I hope that, somewhere in the newfangled Billy Graham Library (or museum) in Charlotte, that there is a picture or even a statue of a turtle atop a tall fence post. Hey! There's an idea. Perhaps the people who created Bessie the talking cow for the facility -- a special commentator for children who visit -- can create a turtle on a post who sings "Just As I Am" with the voice of George Beverly Shea?
I need to explain the turtle reference.
For decades, Graham has been asked -- thousands of times, I am sure -- why he has been so remarkably successful, preaching to more people in person than anyone else in history. Why have so many people, from the earliest days of his career, responded to his call to accept Jesus Christ as Savior? What's so special about Billy Graham?
At this point, Graham almost always offers the following explanation. If you are walking down a road, he says, and you happen to see a turtle sitting on top of a tall fence post, what would you assume? You would, of course, assume that the turtle did not climb up there on his own. You would assume that someone far larger than the turtle picked him up and then placed him atop the tall post for some mysterious reason.

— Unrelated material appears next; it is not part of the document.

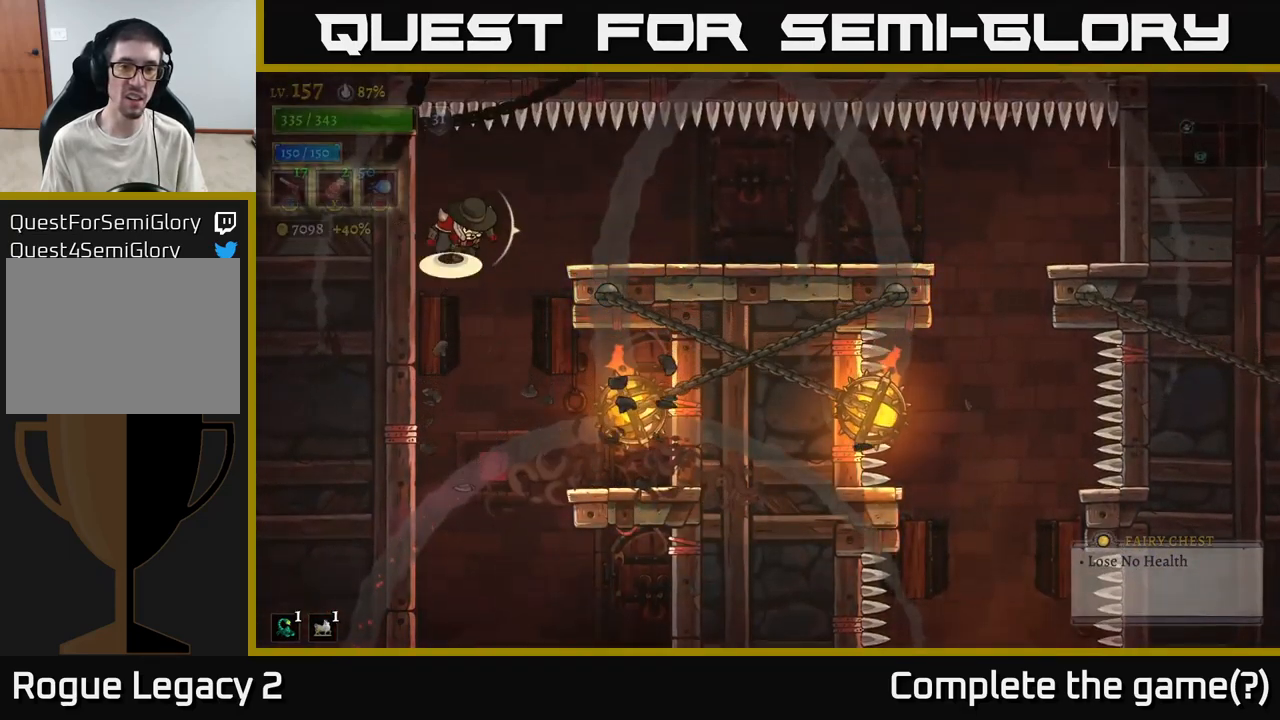
{"buttons": [], "left_stick": "right", "right_stick": "center", "events": [[33, "A", "down"], [117, "A", "up"]]}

Get the point? Clearly Graham did not get on top by his own merits. God chose to raise him up, for some mysterious reason. Now keep that in mind as you read the top of the omnipresent Stephanie Simon's report on the new Billy Graham Library for the Los Angeles Times.
The other day, Billy Graham toured the showy museum that will soon open here to honor his six decades of bringing God's word to the high and the humble.
America's best-known evangelist walked through stage-set re-creations of the barn on his parents' dairy farm; the canvas tent where he held his first blockbuster revival; a graffiti-scarred checkpoint at the Berlin Wall, symbolizing his crusades behind the Iron Curtain.
As Graham finished the tour, his son Franklin recalled, Franklin asked how he had liked the tribute. The gruff reply: "Too much Billy Graham."
And then there is the issue of Bessie, the talking cow that Simon uses as a symbol of the tensions linked to this whole project, tensions between scholarship and showmanship, between media-friendly tourism and the high calling of evangelism. There seem to be divisions in the Graham camp over all of this, and that's understandable. How do you build a modest salute to the turtle on the tall post?
Back to Bessie, who is located just inside the giant, cross-shaped door into the $27-million facility built to mirror Graham's childhood on a dairy farm:
In a calculatedly Southern drawl -- the first attempt at a voice-over was deemed too Yankee -- Bessie tells visitors how a young Billy Frank used to practice preaching as he milked her. She invites children on a scavenger hunt as they walk through the museum, promising free ice cream at the snack bar as a prize. "Get moooving!" she urges.
Franklin Graham thinks the talking cow will teach children what he sees as the central message of his father's life: that God can do mighty works with anyone who submits to him, even a poor farm boy. But critics, who emphasize that they have not seen the finished museum, worry that Bessie may be too gimmicky, unbefitting Billy Graham's air of dignity and purpose.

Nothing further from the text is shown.